Nice, I didn't consider that.
> One non trivial point is to decide equality of sub-modules. The only
canonical part of the Smith form is the diagonal matrix (which only gives
you a hint about isomorphisms between submodules). But I guess that we can
somehow echelonize the part corresponding to a given ideal. I would be
much more happy with a clean reference...
>
> Since this is more about submodules of `(ZZ/nZZ)^r` I am not sure it
should go at all inside `sage.codings`. I would rather put it in
`sage.modules`. And (as I already told you), it would be better to
factorize more between `sage.modules` and `sage.codings` when the code is
'''only''' given by a generator matrix. So, for the sake of this ticket,
my concrete proposal is:
> - implement submodules of `(ZZ/nZZ)^r` with a canonical form
> - have an efficient iterator
> If you think it is not too far from the original purpose of this ticket,
I will modify the ticket description accordingly.

* * * *

STATED TASK 1
Translate this sentence from the ticket discussion on submodules into Spanish: "The only canonical part of the Smith form is the diagonal matrix (which only gives you a hint about isomorphisms between submodules)."
STATED TASK 2
Write the next few lines of the ticket discussion on submodules, following on from its last sentence.

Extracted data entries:

* * * *

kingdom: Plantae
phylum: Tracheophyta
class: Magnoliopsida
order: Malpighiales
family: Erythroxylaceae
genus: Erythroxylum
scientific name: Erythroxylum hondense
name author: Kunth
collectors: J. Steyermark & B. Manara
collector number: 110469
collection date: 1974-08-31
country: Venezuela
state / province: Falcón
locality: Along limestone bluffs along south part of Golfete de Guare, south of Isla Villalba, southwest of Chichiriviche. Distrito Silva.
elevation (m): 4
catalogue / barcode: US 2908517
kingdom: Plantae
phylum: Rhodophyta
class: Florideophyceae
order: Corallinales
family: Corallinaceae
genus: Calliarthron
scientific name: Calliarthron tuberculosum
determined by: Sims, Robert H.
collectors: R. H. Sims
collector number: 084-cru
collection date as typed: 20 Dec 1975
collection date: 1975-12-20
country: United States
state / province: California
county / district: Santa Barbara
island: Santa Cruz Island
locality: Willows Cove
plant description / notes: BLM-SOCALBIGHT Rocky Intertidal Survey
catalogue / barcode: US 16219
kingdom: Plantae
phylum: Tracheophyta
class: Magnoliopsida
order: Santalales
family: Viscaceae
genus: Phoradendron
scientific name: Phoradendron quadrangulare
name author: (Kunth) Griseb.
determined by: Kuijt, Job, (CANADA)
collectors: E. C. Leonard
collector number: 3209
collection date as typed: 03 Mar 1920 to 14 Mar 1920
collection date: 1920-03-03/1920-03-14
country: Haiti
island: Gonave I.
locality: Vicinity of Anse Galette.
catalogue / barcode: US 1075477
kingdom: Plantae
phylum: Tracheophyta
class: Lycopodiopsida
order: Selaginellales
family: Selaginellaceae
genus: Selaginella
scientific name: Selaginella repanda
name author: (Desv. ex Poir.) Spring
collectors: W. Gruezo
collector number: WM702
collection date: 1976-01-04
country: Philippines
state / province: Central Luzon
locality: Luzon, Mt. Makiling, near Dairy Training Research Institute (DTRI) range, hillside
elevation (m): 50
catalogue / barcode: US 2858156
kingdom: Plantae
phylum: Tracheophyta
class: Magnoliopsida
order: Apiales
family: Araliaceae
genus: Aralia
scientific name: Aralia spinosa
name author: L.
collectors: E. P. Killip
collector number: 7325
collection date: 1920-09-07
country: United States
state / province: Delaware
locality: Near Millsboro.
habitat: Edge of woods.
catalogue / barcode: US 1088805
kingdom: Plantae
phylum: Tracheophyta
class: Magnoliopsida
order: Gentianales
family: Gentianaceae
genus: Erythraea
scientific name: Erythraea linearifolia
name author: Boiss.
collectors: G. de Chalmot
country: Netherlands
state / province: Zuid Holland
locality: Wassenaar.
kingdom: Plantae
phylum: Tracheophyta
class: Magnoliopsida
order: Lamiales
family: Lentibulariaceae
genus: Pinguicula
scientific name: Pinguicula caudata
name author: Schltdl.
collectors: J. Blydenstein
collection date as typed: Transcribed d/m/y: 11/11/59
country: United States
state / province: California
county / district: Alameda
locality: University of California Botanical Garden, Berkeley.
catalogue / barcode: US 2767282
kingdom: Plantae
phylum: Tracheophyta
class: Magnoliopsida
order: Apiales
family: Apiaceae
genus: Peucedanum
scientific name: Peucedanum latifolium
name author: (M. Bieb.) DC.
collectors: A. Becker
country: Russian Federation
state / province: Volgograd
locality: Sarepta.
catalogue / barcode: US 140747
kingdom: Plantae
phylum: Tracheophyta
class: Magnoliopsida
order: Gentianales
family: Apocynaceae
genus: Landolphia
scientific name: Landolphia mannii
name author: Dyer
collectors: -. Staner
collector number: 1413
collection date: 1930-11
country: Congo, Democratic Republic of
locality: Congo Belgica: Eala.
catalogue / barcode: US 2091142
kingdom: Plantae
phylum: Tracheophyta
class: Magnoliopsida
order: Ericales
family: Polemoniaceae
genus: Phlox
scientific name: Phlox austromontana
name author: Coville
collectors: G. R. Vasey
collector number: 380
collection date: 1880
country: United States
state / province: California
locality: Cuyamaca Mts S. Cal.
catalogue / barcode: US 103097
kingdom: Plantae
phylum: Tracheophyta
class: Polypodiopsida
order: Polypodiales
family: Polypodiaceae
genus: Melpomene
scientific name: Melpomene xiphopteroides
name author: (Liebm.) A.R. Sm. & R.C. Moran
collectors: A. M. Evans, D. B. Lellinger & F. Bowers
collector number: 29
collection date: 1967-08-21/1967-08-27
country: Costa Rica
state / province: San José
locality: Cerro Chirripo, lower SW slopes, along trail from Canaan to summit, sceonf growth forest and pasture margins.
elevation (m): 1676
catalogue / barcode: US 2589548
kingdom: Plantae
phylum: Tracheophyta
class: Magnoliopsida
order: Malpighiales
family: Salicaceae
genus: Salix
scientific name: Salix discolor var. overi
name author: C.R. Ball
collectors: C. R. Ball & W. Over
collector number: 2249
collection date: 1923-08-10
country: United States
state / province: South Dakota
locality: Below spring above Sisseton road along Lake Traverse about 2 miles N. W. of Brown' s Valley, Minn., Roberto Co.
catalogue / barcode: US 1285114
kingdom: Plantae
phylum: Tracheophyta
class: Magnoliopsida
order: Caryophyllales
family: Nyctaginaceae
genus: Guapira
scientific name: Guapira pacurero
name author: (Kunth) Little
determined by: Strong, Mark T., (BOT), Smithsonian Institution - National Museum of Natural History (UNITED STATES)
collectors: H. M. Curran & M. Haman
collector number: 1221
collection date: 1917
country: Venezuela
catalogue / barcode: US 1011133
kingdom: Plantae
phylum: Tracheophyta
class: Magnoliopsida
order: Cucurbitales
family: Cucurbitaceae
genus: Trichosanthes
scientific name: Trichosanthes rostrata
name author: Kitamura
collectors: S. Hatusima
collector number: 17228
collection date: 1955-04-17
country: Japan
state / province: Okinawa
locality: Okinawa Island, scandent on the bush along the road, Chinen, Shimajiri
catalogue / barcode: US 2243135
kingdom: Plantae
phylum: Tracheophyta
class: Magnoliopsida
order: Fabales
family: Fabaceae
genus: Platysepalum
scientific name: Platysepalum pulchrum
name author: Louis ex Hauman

* * * *

EXPECTED OUTPUT 1
La única parte canónica de la forma de Smith es la matriz diagonal (que solo te da una pista sobre los isomorfismos entre submódulos).

EXPECTED OUTPUT 2
Such a ticket would definitely make sense. And it seem to cover most of
the functionality here (I mean, the minimum distance is right now just
exhaustive checking distances...)
The distinction between vector subspaces and linear codes (given only by
their generator matrix) is right now that the latter exposes a list of
specialised coding theory functions. Such functions might be interesting
for non-coding theorists, but probably won't be. That's an argument for
having a special class which basically just wraps vector subspaces.
Exactly the same argument could be made for submodules of `(ZZ/nZZ)^r`.
But no need to get ahead of ourselves here, though...
A different matter: the current patch is Cython. Do we want that? I
remember Jeroen's advice to always try Cython only after you have
determined that you really need the performance, and that Cython will give
this to you.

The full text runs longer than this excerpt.